Mais outre l’œuvre de Carlos Gardel, Lionel découvre avec délectation la vie agitée de l’icône du tango. « C’était un personnage incroyable, commente Lionel, il a tout du personnage romanesque, en plus il est mort dans un accident d’avion, et je pense qu’il a toujours entretenu cette espèce de mystère autour de lui, de son histoire. Il a dit toujours qu’il était né à deux ans et demi en Argentine. C’est le gars qui a toujours brouillé les pistes, en même temps il était sociable, avec un charisme incroyable. À Rio de la Plata, il y a une statue de Carlos Gardel, qui tient une cigarette allumée. Les gens viennent toujours lui mettre une nouvelle cigarette ! »

Et il y a aussi le mystère autour de sa naissance. « Pour les Argentins, la question ne se pose pas : il est né à Toulouse. Mais ils Uruguayens disent qu’il est né dans leur pays. Je crois qu’il jouait sur ça, c’était pendant la Première guerre mondiale ; ce mystère autour de sa naissance lui a permis d’éviter l’appel sous les drapeaux en France. »

Il y a même une autre théorie, non « suivie par les historiens » : Carlos Gardel serait d’origine aveyronnaise !

« Son vrai nom, c’était Charles Gardes. Sa mère s’appelait Berthes, et certains sites disent qu’elle était originaire de Saint-Geniez-d’Olt. Et que peut-être ses parents seraient partis en Argentine, l’histoire de Pigüe et tout ça. Sur scène, je dis que finalement, cette théorie m’arrange bien. Mais Minino Garay, qui est Argentin et qui connaît bien l’histoire de Pigüe, qui est très importante là-bas, ça le fait rigoler. Il dit : mais c’est pas possible, vous les Aveyronnais, vous avez envie que tout vous appartienne ! Évidemment, ça nous fait bien rire, et même encore aujourd’hui, on joue encore sur ça quand on est sur scène. »

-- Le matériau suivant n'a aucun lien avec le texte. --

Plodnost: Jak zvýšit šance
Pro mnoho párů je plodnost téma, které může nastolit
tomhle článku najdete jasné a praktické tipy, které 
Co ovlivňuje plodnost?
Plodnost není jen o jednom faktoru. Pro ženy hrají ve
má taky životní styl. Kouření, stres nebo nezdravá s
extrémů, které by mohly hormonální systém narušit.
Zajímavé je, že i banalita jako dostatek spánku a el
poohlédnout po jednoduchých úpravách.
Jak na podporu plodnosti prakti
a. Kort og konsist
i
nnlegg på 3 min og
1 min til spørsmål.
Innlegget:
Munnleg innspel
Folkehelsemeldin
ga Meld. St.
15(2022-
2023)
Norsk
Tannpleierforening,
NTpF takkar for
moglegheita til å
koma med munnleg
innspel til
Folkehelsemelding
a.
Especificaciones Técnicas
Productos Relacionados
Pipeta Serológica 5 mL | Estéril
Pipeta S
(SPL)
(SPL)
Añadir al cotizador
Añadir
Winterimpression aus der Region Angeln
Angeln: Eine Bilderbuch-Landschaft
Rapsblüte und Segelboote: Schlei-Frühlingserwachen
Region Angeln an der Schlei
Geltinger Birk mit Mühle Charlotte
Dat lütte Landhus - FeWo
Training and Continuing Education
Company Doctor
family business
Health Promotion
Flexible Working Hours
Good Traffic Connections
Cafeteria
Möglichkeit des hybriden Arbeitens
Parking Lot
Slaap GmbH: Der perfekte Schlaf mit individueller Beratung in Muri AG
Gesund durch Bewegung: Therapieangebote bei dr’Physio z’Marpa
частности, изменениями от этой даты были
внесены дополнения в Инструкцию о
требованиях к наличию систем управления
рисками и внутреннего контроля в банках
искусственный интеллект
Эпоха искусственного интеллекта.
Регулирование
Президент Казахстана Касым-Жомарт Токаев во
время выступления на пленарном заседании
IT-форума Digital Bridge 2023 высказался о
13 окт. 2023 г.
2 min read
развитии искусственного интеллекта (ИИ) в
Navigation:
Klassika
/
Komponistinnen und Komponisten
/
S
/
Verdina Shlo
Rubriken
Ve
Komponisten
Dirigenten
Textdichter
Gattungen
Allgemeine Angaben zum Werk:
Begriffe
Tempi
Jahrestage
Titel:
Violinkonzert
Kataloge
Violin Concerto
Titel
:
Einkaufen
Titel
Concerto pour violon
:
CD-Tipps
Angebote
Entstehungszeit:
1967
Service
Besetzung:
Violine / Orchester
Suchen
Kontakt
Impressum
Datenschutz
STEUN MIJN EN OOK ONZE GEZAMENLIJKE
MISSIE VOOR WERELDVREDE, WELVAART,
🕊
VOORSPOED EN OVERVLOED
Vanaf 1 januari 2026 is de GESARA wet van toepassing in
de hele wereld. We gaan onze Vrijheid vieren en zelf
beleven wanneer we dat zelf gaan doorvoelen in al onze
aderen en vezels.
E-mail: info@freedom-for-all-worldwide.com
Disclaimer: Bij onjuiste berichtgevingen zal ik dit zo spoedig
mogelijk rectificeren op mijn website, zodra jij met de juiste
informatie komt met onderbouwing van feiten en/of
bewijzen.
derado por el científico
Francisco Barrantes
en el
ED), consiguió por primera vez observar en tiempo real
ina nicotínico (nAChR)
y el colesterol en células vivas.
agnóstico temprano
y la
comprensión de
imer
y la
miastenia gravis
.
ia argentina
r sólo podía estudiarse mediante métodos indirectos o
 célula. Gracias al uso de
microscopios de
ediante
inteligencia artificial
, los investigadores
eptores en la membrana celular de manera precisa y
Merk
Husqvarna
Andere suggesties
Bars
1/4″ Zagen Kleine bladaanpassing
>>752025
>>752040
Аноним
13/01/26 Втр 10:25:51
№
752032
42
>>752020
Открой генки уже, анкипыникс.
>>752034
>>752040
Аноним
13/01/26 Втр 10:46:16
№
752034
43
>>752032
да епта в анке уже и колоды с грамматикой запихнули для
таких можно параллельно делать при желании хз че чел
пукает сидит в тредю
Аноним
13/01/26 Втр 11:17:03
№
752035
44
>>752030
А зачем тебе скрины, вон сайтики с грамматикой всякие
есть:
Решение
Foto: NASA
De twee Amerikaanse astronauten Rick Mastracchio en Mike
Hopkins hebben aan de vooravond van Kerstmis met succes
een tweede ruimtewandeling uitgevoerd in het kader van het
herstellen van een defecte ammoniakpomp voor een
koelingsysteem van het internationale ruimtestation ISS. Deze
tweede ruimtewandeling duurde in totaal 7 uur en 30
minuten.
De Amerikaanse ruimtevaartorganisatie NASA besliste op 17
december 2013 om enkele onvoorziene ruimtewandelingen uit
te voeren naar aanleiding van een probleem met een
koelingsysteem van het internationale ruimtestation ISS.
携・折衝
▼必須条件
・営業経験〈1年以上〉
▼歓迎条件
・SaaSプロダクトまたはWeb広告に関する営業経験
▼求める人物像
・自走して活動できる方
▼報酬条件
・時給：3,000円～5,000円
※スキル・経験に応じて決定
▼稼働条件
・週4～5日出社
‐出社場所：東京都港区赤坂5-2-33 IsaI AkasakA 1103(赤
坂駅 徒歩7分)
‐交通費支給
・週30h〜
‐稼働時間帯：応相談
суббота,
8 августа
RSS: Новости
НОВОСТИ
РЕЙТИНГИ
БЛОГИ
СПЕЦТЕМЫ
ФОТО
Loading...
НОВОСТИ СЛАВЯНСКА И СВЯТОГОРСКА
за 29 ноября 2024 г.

Car si l’histoire de ce Quarteto Gardel a été lancée par Lionel en 2009, l’aventure continue encore. « Après la première, on s’est dit c’est pas possible, on ne peut pas faire ça qu’une fois. C’est vrai, il s’est passé un truc magique. En plus, la formule est assez originale : trompette, accordéon, violoncelle, percussions... Alors de temps en temps, quand on nous appelait, et que nos emplois du temps le permettaient...»

Avec donc Minino Garay aux percussions, la chef d’orchestre Airelle Besson à la trompette, Vincent Segal au violoncelle et donc Lionel. Comme il y a neuf ans, et en toute amitié.

Et enfin un album qui, s’il comprend quelques œuvres de Carlos Gardel, n’est pas pour autant tango tango, mais recèle des compositions originales. En phase avec la vie mouvante de Carlos Gardel. Un parfum de légende, peut-être : « Gardel doit veiller sur nous », conclut Lionel.

« Quarteto Gardel », chez Bretelles Prod., sortie le 30 mars.